One sailor was arrested on March 13 for raping a Japanese tourist at a hotel on Okinawa, and though he originally denied the accusations he later admitted to attacking the woman, The Japan Times reported. Lt. Gen. Lawrence Nicholson, commander of III Marine Expeditionary Forces and Marine Forces Japan, met personally with the governor of Okinawa to apologize for the crime after protests in the community broke out and a slew of formal protests were sent from Japanese government officials to the U.S. military, Stars and Stripes reported. Still, one of the recent DUI arrests happened shortly afterwards, USNI News understands.
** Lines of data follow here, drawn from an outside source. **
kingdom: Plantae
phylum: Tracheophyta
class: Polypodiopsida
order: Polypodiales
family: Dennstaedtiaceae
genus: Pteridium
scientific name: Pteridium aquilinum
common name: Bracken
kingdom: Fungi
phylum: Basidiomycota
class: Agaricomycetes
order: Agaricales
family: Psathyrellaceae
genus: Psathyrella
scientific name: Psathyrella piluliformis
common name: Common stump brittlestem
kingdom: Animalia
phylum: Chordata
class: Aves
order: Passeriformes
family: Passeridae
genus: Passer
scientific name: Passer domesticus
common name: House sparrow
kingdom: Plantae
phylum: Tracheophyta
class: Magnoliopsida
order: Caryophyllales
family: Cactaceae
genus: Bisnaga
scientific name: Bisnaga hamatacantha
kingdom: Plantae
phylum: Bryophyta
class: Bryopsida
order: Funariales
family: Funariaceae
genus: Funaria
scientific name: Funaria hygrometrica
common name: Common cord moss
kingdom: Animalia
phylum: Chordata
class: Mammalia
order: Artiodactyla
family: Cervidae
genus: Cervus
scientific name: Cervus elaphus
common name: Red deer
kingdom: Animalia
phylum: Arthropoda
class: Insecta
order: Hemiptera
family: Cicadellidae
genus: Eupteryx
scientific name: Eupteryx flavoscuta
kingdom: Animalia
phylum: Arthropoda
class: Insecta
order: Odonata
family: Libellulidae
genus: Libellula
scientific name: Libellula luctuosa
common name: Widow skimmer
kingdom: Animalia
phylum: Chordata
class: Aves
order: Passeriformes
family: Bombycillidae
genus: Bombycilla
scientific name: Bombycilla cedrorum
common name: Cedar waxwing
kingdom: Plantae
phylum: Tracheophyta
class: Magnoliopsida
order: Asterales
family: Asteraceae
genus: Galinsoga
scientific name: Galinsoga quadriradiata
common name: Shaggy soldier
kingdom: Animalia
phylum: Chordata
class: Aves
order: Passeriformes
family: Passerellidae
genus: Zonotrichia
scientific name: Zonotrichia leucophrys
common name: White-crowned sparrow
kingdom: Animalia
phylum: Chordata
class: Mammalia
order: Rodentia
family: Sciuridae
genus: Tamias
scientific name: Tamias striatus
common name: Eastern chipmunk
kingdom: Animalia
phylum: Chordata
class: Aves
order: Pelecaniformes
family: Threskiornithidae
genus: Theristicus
Then, on May 19, a former Marine and civilian employee at Kadena Air Base admitted to murdering an Okinawa woman in late April, sparking further outrage, The Japan Times reported.

The most visible protest came from Japanese Prime Minister Shinzo Abe, who at a May 25 press conference said while standing next to Obama that “I firmly lodged a protest against President Obama as the Japanese Prime Minister with regard to the most recent case in Okinawa. The entire time for the small group discussion was spent on this specific case in Okinawa. And I feel profound resentment against this self-centered and absolutely despicable crime. This case shocked not only Okinawa but deeply shocked the entire Japan. I conveyed to the President that such feelings of the Japanese people should be sincerely taken to heart. I also urged the United States to take effective and thorough means to prevent a recurrence and vigorously and strictly address the situation,” he said through a translator.

And still, alcohol-related crime by American sailors continued after Abe’s sharp words. The Navy official told USNI News that when talks about sailor misconduct reach such a high level, it affects the units’ ability to conduct their mission.

Caimona, the Marine Corps spokeswoman, told USNI News that Marine liberty policy ebbs and flows based on current events as a means of preserving the relationship with the surrounding community. She pointed to a statement from Nicholson on the mourning period in which he said “This is about honoring the victim, her family, and sharing in the grief with the people of Okinawa. That is what we are doing, and we have made sure that all 50,000 Americans, and especially our young servicemen, understand why we are doing this – out of respect.”

Further, she said, “we constantly are out in the community, making friends with our neighbors. … Everywhere there are Marines, you will see them out in town volunteering, whether it be at a church event, a beach cleanup, or a friendly sports competition. Everywhere we go, we work to make our communities better.”

Still, for the Navy, recent tragic events have outweighed the positive steps, leading to drastic action. Flanders said he didn’t know for certain if restricting all 18,600 sailors stationed in Japan was unprecedented, but it is certainly “highly uncommon,” he said.

“It is incredibly tense here in Japan,” he said. He didn’t have a timeline for how long it would take to get through all the one-on-one training and lift the liberty and alcohol restrictions, but “once the training is complete for all sailors in the command and we can acknowledge that this message has been delivered to all our [sailors] and civilians as well, then we’ll look at lifting the liberty curtailment.”

The short-term measures are “a necessary response to a very disturbing trend, but long term, we realize we have a long-term effort that needs to be undertaken” to stop crime and misconduct by sailors and civilian employees, Flanders said, noting the Navy owes it both to the Japanese and to the sailors working hard to carry out their missions to ensure that individuals don’t put at risk the U.S./Japanese relationship.